If You Test Positive For a Very Rare Disease, You Still Probably Do Not Have That Disease: This is a headline that should come from medicine, not psychology, but psychologists are better at probability than doctors, who are no better than laypeople, at least when it comes to thinking about this: Even with a very accurate test, if a disease is very rare, a positive result is still much more likely to be a false positive than an accurate positive. I’m going to explain this, but if you don’t get it, don’t worry. Just remember the headline. It’s true.

The table below shows a hypothetical situation with super-round numbers to make it easier to get. You have gotten positive results on a test that is 99% accurate for a disease that occurs only once in 10,000 people. Most people figure they are 99% likely to have the disease. They are wrong:

Test Results
Disease Present? Test Results Positive Test Results Negative Row Totals
Disease Present 99 1 100
Disease Not Present 9,999 989,901 999,900
Column Totals 10,098 989,902 1,000,000

Since your test results are positive, you are somewhere in the left-hand column. You are either one of the 99 who both have the disease and whose test results are positive, called “hits,” or one of the 9,999 who do not have the disease but whose test results are positive, called “false positives.” As you may see, even though your test results are positive, you still are 99% likely to be a false positive and not a hit, simply because the disease is so rare.

Yes, this is counter-intuitive. That’s why it’s important. And that’s why statistics are important. Again, if you don’t understand, don’t worry. If you don’t believe it, though, come up with a specific question, leave it as a comment, and I’ll answer it.

If You Need Help, Ask Someone Specific for Something Specific: Bystanders generally do not help people who are in trouble. The bigger the crowd, the less likely someone will help. It’s not because they are bad or lazy. It’s a specific kind of well-documented confusion. Kind of like in the clip below. What you need to know is, if you need help, even if it seems like it should be completely obvious to anyone around, like you’re having a heart attack, falling to the ground, gasping, whatever, point to a specific person and give them specific instructions: “You, in the red shirt. I’m having a heart attack. Call an ambulance.” Do not assume anything will happen that you did not specifically ask for. A corollary of this headline is, if you think someone might be in trouble, don’t assume they would ask you for help, and don’t assume someone else is helping them. Help them yourself. It could mean the difference between them living or dying.

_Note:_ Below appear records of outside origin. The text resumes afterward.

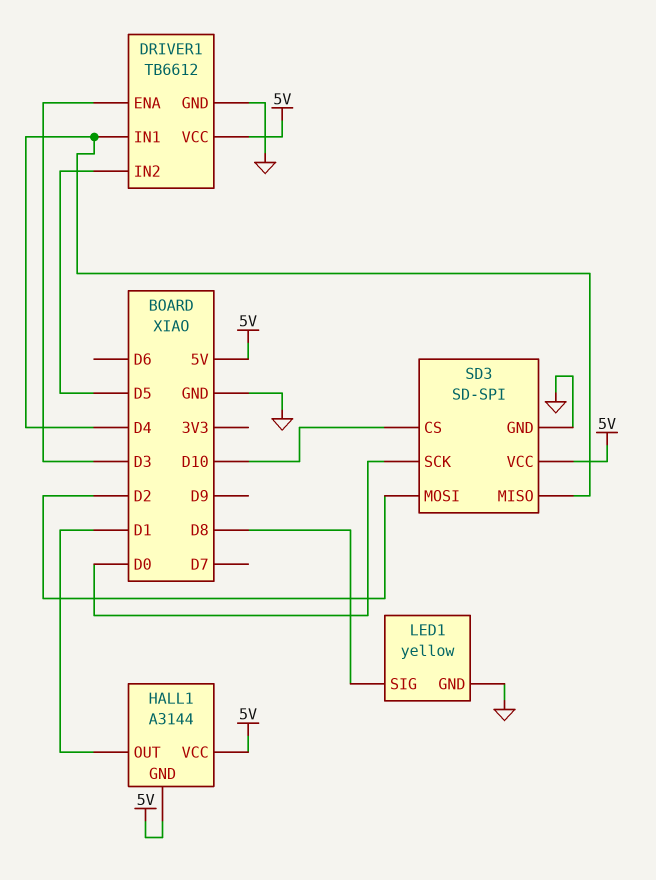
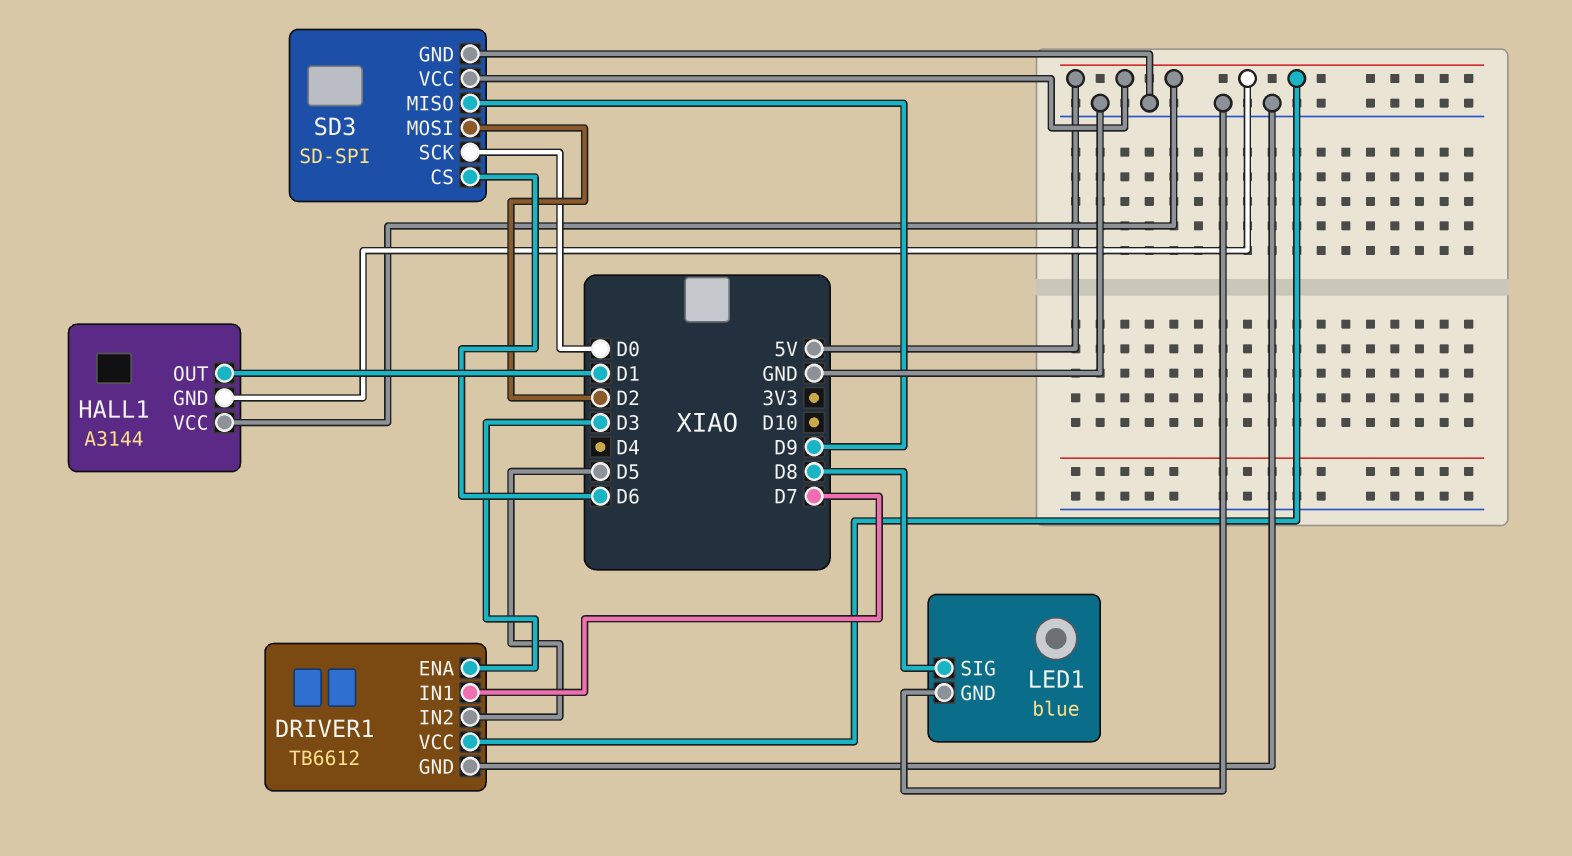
DRIVER1 pin IN1: D4 -> D7
LED1: yellow -> blue
SD3 pin CS: D10 -> D6
SD3 pin MISO: D4 -> D9

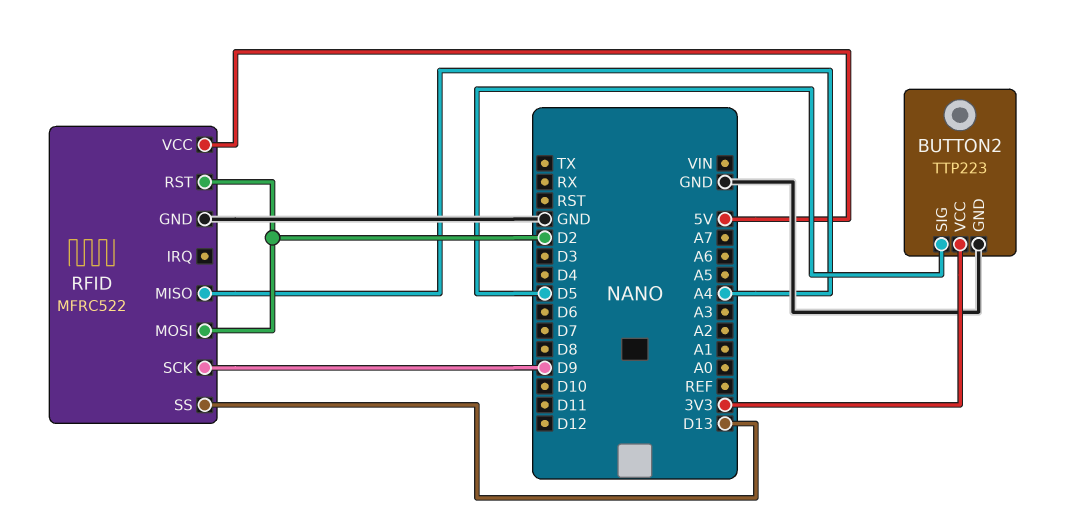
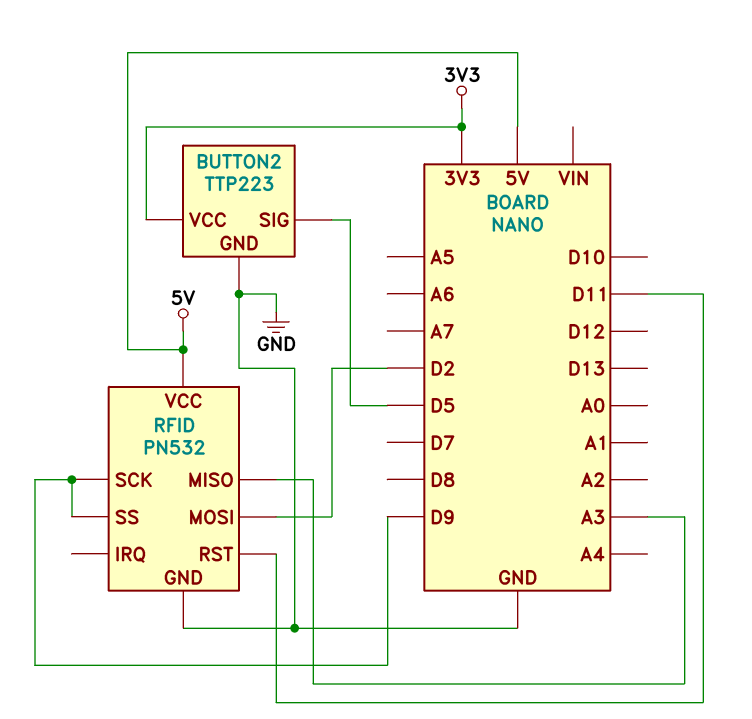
RFID: MFRC522 -> PN532
RFID pin MISO: A4 -> A3
RFID pin RST: D2 -> D11
RFID pin SS: D13 -> D9

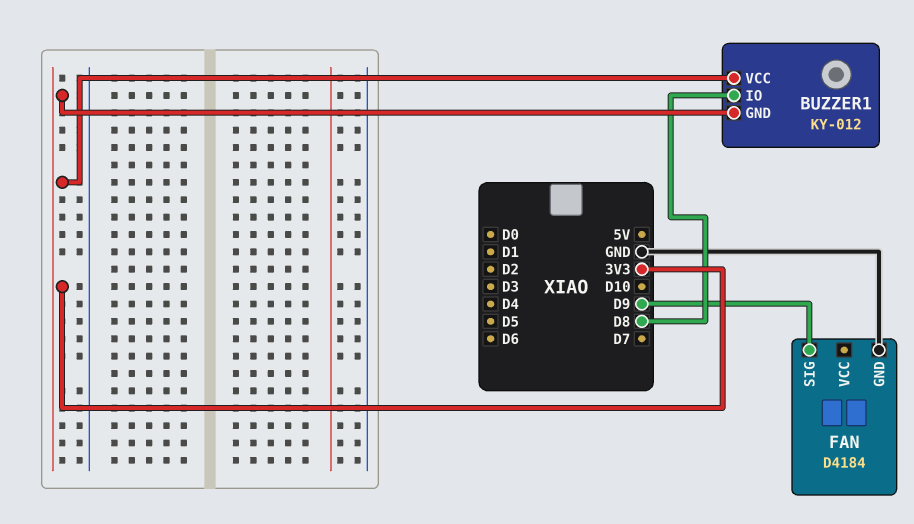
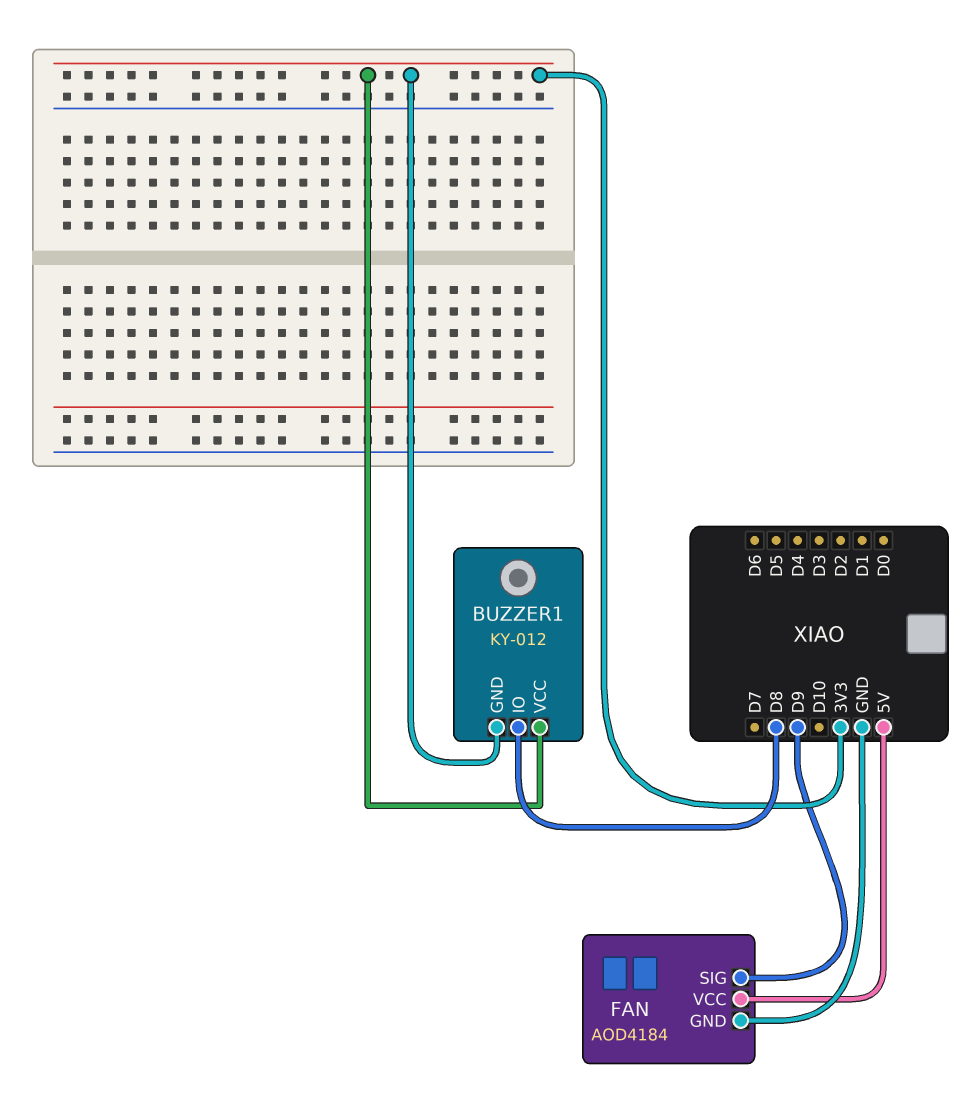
FAN: D4184 -> AOD4184
FAN pin VCC: none -> 5V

Get Help For Your Marriage When the Trouble Starts (Or Before): On average, couples wait 6 years after their marriage is in trouble to get help. The average marriages last 7 years. That means that most people who come to couples counseling are deeply entrenched in problems that would have been relatively easy to resolve earlier. It is not uncommon for a couple to come in to counseling with a covert agenda to use the counselor to make their inevitable divorce easier. We can do this, but believe me we’d much rather meet you earlier and help you stay together! Also, I’m not joking about “or before.” Couples counselors are well-trained to give “tune-ups” to couples who are doing well. It’s a good idea.

Anger Is Not Destructive of Relationships, Contempt and Defensiveness Are: Everybody argues. Everybody screws up their communications. It’s the ability to repair things that is the key, and contempt and defensiveness get in the way of that.